The end goal is to provide a constructive critique of the article and to recommend where there are opportunities to add additional value to the manuscript. Review is performed on a double-blind basis, whereby the identity of the peer reviewers and author(s) are kept confidential. Peer reviewers must disclose potential conflicts of interests that would prevent or may affect their ability to provide an unbiased review of the manuscript (see conflict of interest policy).
Peer reviewers are asked to complete a template report form, to provide general comments to the commissioning editor and both general and specific comments to the author(s). A detailed response to the reviewer comments are also required (authors should include these sections on the report form supplied). Manuscripts may be accepted at this point, however, depending on the nature of the comments and amount of revision necessary, articles may be subject to further peer review. The final decision regarding the acceptance of an article for publication lies with the journal commissioning editor.
If an author believes that a commissioning editor has made an error in declining a paper, they may submit an appeal. The appeal letter should clearly state the reasons why the author(s) considers the decision to be incorrect and provide detailed, specific responses to any comments relating to the rejection of the article. Further advice from the commissioning editor and/or other external experts will be sought in order to determine the eligibility for re-review.
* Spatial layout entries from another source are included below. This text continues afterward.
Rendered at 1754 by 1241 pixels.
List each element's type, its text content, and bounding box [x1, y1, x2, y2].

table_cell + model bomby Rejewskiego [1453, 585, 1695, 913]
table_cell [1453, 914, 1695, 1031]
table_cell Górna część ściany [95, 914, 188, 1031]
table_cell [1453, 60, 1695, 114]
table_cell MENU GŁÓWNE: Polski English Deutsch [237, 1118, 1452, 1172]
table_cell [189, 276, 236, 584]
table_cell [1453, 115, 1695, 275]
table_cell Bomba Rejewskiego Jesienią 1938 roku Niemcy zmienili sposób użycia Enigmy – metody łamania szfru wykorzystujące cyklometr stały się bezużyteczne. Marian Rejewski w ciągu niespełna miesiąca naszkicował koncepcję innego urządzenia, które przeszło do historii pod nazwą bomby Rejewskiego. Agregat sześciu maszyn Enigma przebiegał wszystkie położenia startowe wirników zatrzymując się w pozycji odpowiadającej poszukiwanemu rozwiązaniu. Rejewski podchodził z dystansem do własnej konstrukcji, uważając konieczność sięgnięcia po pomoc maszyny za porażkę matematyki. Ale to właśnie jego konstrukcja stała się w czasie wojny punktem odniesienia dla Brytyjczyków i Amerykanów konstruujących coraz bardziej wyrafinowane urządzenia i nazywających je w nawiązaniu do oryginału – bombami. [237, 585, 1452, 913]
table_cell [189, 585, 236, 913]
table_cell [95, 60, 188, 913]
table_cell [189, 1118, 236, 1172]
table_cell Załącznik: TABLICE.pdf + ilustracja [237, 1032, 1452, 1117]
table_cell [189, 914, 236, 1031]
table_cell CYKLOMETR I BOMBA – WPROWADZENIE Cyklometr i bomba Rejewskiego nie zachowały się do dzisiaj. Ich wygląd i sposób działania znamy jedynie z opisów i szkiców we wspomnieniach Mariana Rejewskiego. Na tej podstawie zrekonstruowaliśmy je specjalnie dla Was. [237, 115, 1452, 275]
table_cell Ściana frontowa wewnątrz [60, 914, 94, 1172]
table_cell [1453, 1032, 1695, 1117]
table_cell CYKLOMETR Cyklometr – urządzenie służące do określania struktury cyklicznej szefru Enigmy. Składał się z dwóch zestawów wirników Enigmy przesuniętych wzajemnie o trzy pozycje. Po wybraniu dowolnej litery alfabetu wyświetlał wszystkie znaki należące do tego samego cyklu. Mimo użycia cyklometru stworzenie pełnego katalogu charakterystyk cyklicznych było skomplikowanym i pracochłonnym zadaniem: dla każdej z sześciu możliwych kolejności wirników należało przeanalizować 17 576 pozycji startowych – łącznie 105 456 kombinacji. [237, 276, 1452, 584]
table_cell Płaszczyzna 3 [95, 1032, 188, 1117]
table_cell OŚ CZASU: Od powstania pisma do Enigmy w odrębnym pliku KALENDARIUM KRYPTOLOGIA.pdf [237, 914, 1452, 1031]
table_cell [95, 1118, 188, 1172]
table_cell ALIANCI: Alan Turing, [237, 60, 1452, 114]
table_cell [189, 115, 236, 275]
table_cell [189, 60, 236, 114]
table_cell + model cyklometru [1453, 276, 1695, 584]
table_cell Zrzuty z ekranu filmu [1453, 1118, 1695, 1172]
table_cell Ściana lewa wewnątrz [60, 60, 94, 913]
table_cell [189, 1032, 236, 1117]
Patient’s right to privacy
Patients have a right to privacy that should not be infringed without informed consent. Identifying information should not be included unless the information is essential for scientific purposes and the patient (or parent or legal guardian) gives written informed consent for publication. Informed consent for this purpose requires that the patient be shown the manuscript to be published. When informed consent has been obtained it should be indicated in the manuscript.
To maintain patient anonymity, identifying details should be omitted where they are not essential. However, patient data should never be amended or falsified. Informed consent should be obtained whenever there is any doubt that anonymity can be assured, and authors should contact the named editor, who will be able to provide advice and the required consent forms for completion.
Scientific misconduct and retraction
If misconduct by authors or reviewers is suspected, either pre-publication or post-publication, action will be taken in accordance with COPE guidelines. An explanation will be sought from the party or parties considered to be involved. If the response is unsatisfactory, then an appropriate authority will be asked to investigate fully. The Pharmaceutical Journal editors will make all reasonable attempts to obtain a resolution in any such eventuality and correct the record or archive as necessary (publishing a retraction of the article if required).
Readers may make single copies of items for their personal use. Permission should be sought from the publisher to make multiple copies or to republish material, for which a charge may be made.
Pharmaceutical Journal Publications support authors in making their article publicly and freely available. You may self-archive versions of your work on your own webpages, on institutional webpages, and in other repositories in the form of a Word version of the, accepted article. Your document should indicate the article’s citation and a link to the published article on pharmaceutical-journal.com website.
Pharmaceutical Journal Publications’ publishing policies ensure that authors can fully comply with the public access requirements of the major funding bodies worldwide. However, it is the author’s responsibility to take the necessary actions to achieve compliance.